When Talleyrand appeared at the levee, Napoleon boiled over. He began to rebuke the false courtier, began in a moderate tone, but the more he talked the less he could control himself. All the past perfidies of this most perfidious of men came to mind, and in bitter words were hurled at Talleyrand’s head. His venalities, his bribe-takings, his betrayal of state secrets—they all swelled the torrent of Napoleon’s excoriation. “You base wretch, you false-hearted minister. You pretend that you advised against the trial of the Duke d’Enghien when you urged it in writing; you pretend that you advised against the Spanish war when you urged me into it!”

And at each sentence Napoleon advanced, face distorted with passion, hand raised in menace, while the guilty courtier slunk back step by step as the Emperor advanced, until he reached the wall. There he stood, with Napoleon’s clenched hand in his face and Napoleon’s blazing eyes threatening death, warning him, as he loved life, to say nothing, and let the storm pass.

When Talleyrand reached home, “he fell into a kind of fit,” and the doctors had to be called in. Only a few days elapsed, however, before he was again at the levee, bending humbly before his master, and ready again with his fawnings and flatteries. Napoleon’s anger had passed: he listened to the courtier’s suave phrases with a smile of contemptuous indifference.
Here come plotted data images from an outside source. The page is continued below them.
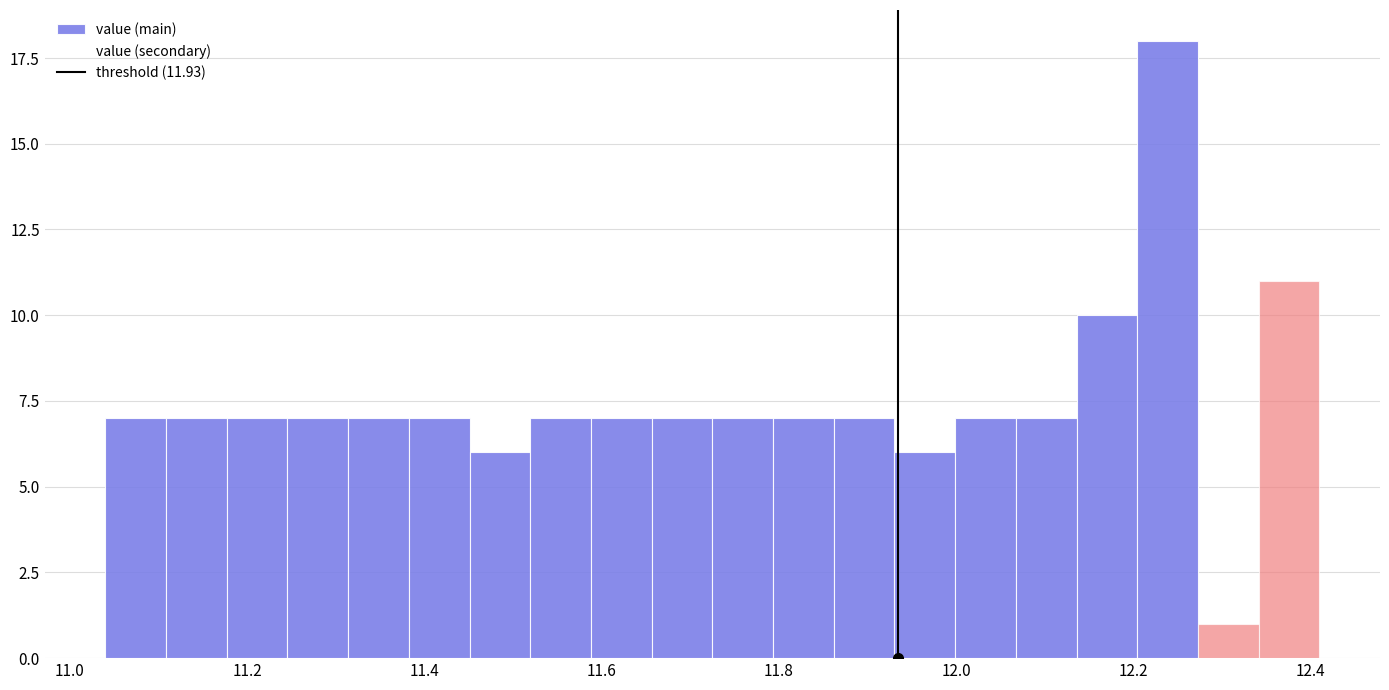

Read against the x-axis, roughly where is the centre of the tallest bar?

12.24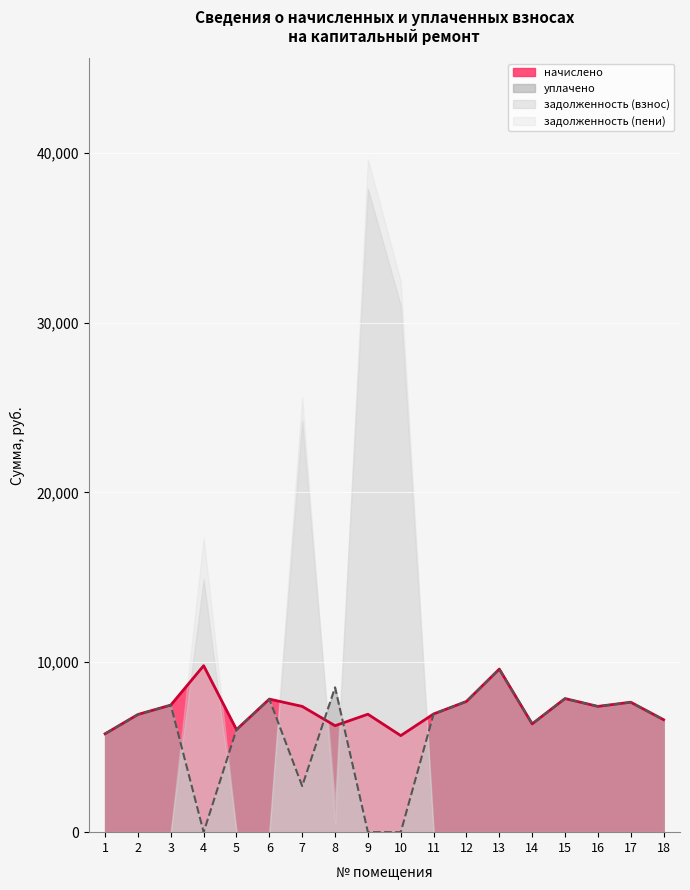

The value of начислено at 7 is 7403.5. True or false?

True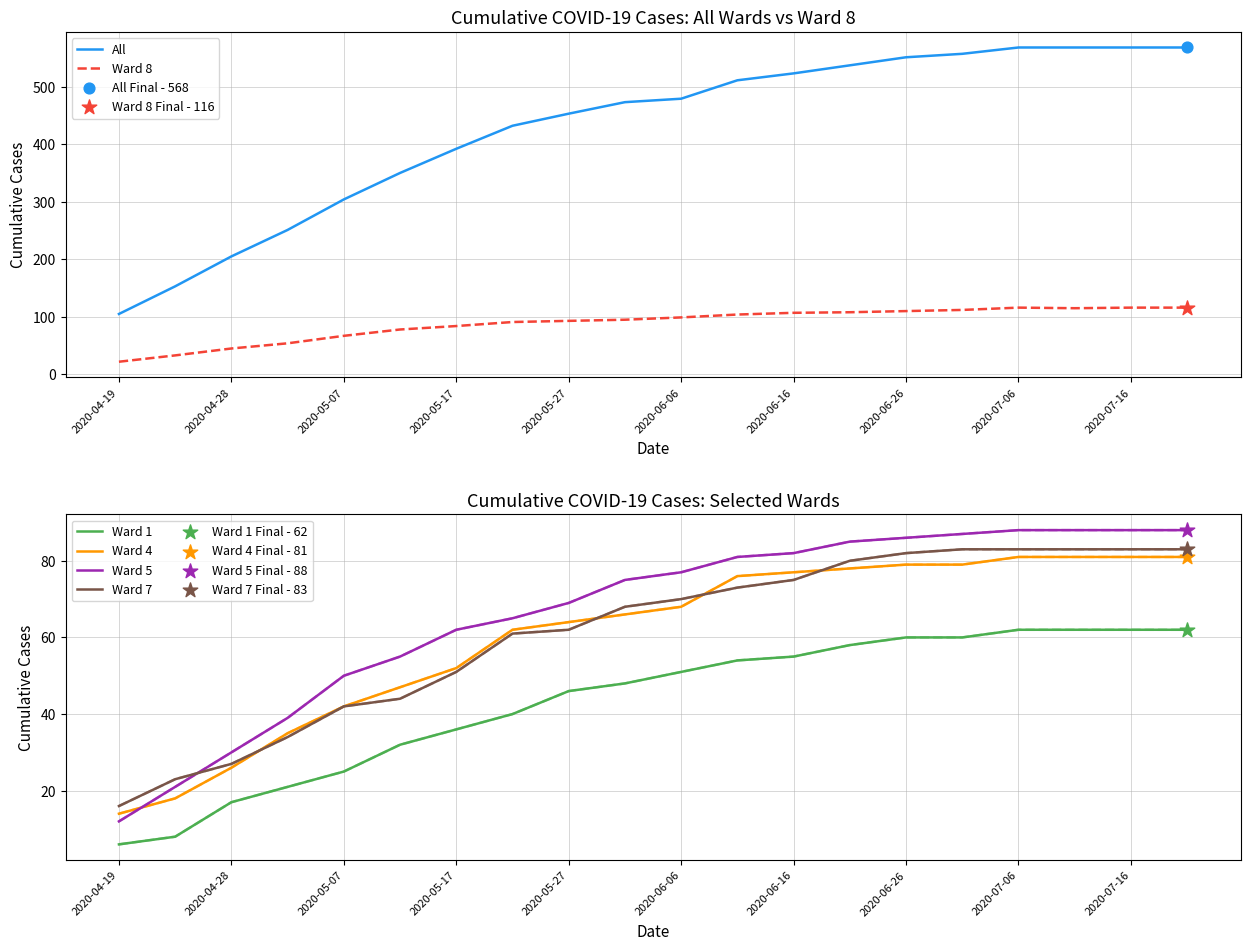

What are all the series names shown in the legend?

All, Ward 8, Ward 1, Ward 4, Ward 5, Ward 7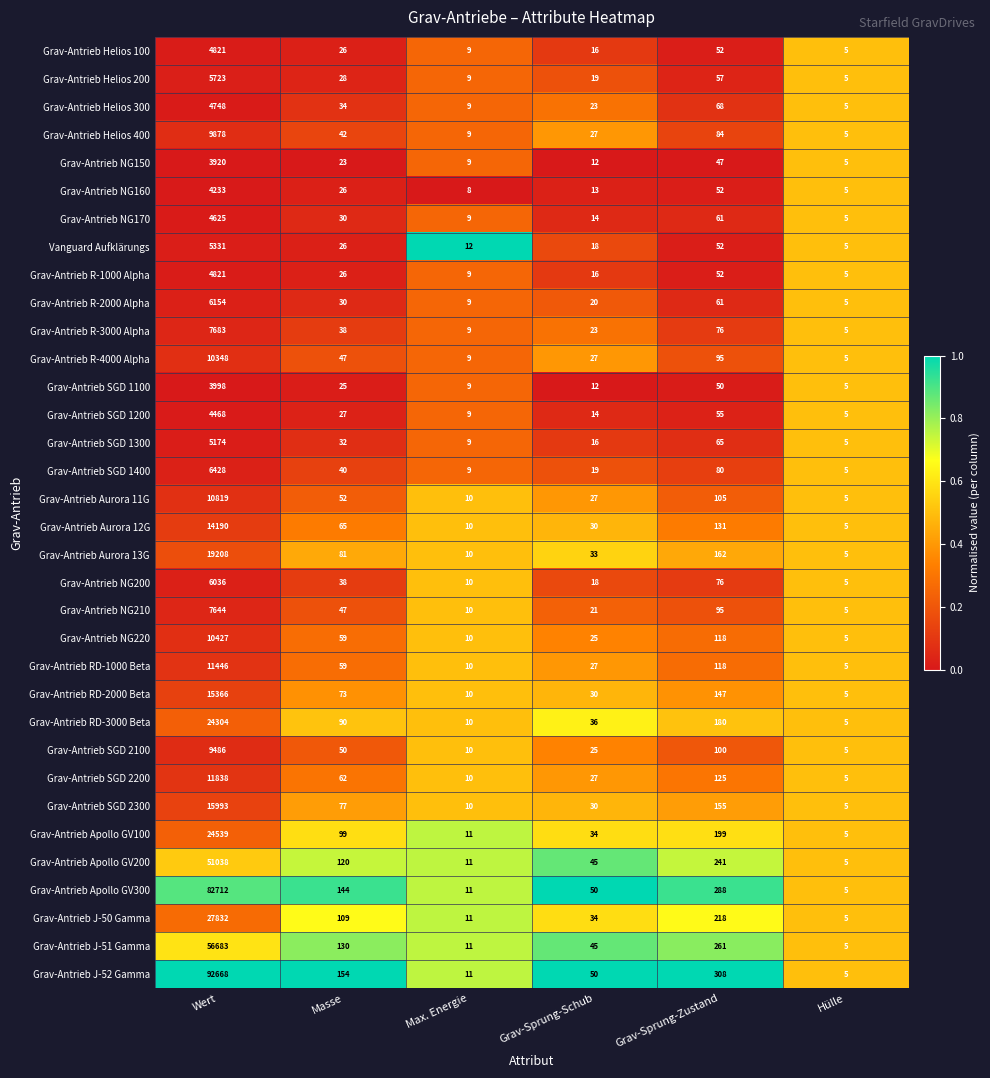

How many series are shown in this chart?

34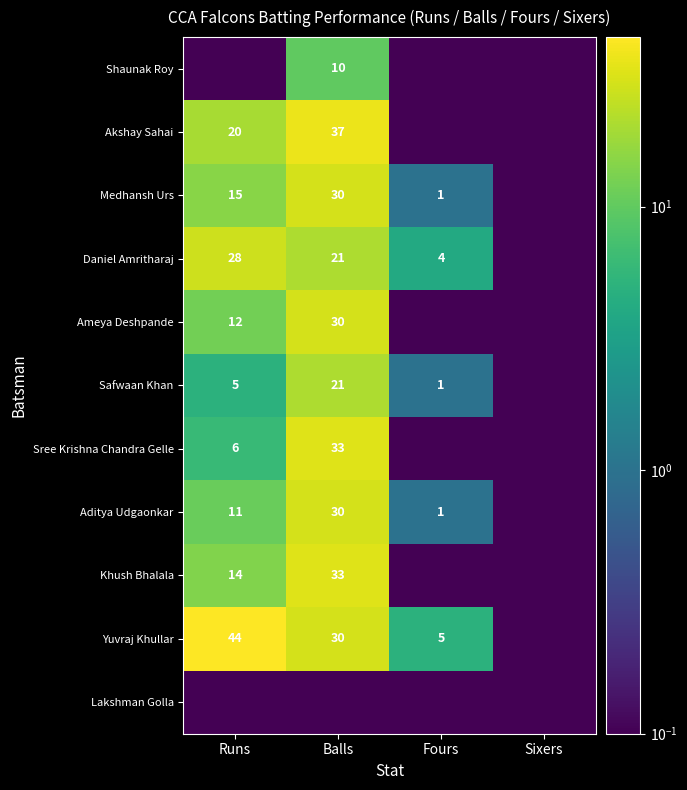

At which category is the sum across all series the highest?

Balls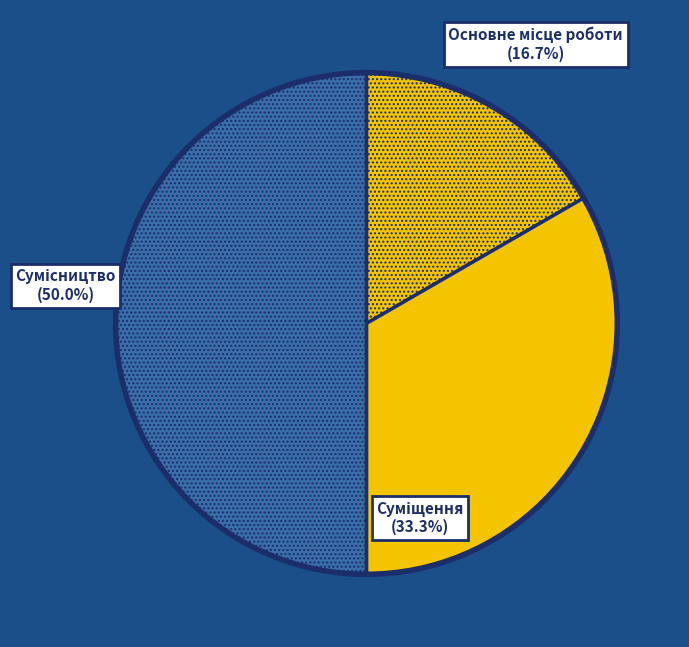

Count the number of slices in the pie.

3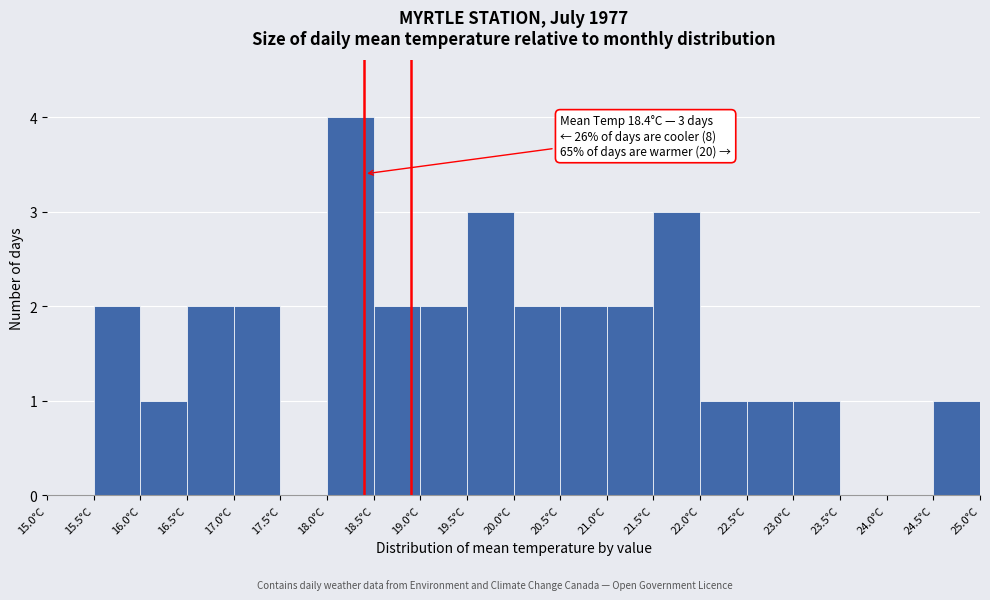

Which range on the x-axis has the tallest bar?

18.0 to 18.5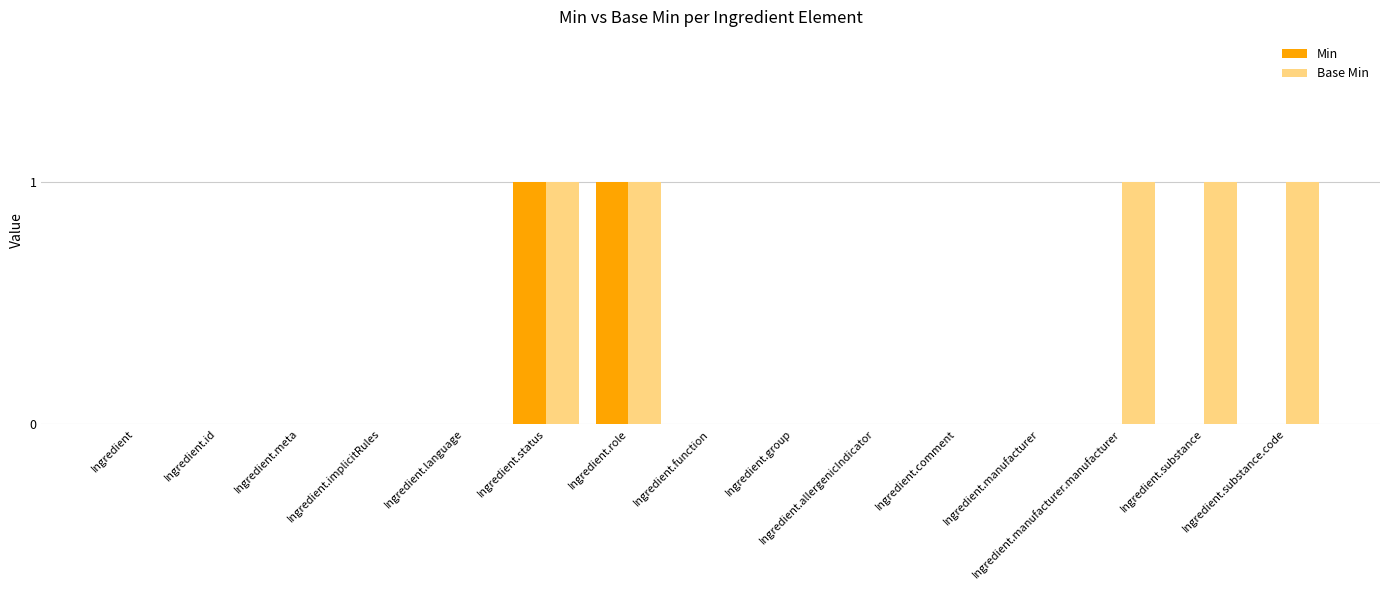

How many data points does each series have?

15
France had given Austria no cause for war. It was not even claimed that she had. Austria had causelessly provoked two wars already, had got whipped in both, had lost much territory, much money, much prestige. She now believed she was strong enough to win back all she had lost—hence she had mustered her forces and commenced the march into Bavaria. Her readiness to “begin again” had been accelerated by a bribe of $20,000,000 paid her by England.